Co ja tu zrobiłem? Wykonałem jeden trik, żeby się te dwa światy do siebie dopasowały. Gdy zająłem się tym klasycznym samplem, chciałem go odświeżyć, ale pozostawiając jego vintage klimat. I trik polegał na tym, żeby całą resztę utworu, ten techno akompaniament, również odpowiednio ubrudzić, żeby to ze sobą współgrało. Wiesz, gdybym taki klasyczny, soulowy sampel połączył z techno, które brzmi czysto i klarownie i nowocześnie, brzmiałoby to wtedy jak jakiś mash up czy remix.

OK, na koniec, zostając przy tym wątku – miałem dziś takie uczucie wiele razy, gdy zmieniałem sceny podczas festiwalu Beats For Love. Otóż słyszałem wiele pięknych melodii, które były połączone z beatami, o których można powiedzieć, że były mocne, momentami surowe…

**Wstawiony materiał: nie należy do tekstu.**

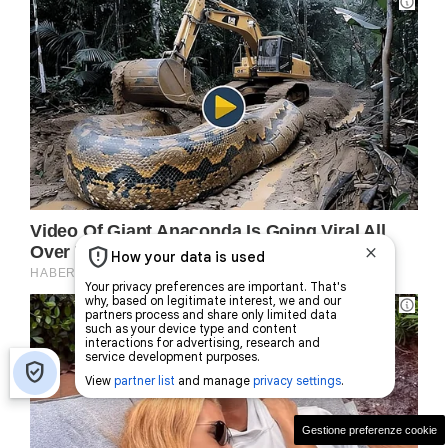
Gestione preferenze cookie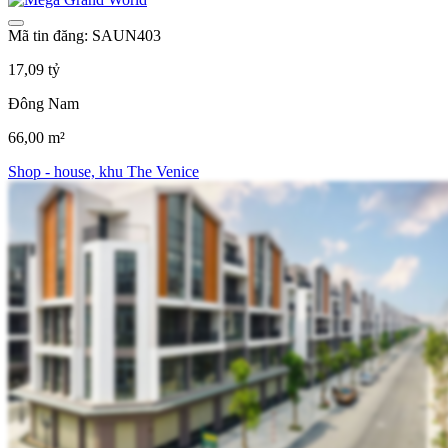
Mã tin đăng: SAUN403
17,09 tỷ
Đông Nam
66,00 m²
Shop - house, khu The Venice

Bardzo mi się to podoba. Dziś w mojej muzyce jest mniej melodii, niż jeszcze kilka lat temu, ale wciąż są one dla mnie ważne. I bardzo podoba mi się taka pozycja, w której do mocnego techno beatu możesz dodać ładną melodię. To jest ten euro-dance’owy element w tym wszystkim, dodaje on do całości wyjątkową wibrację. Ja to bardzo lubię i sam robię takie rzeczy. Jesteśmy w miejscu, gdzie w muzyce nie ma już żadnych granic. Wracamy więc do euro-dance’u, ale przerabiamy to na nowy, surowy sposób. Więc jest w tym ileś nostalgii, ale jednocześnie to coś nowego, coś świeżego.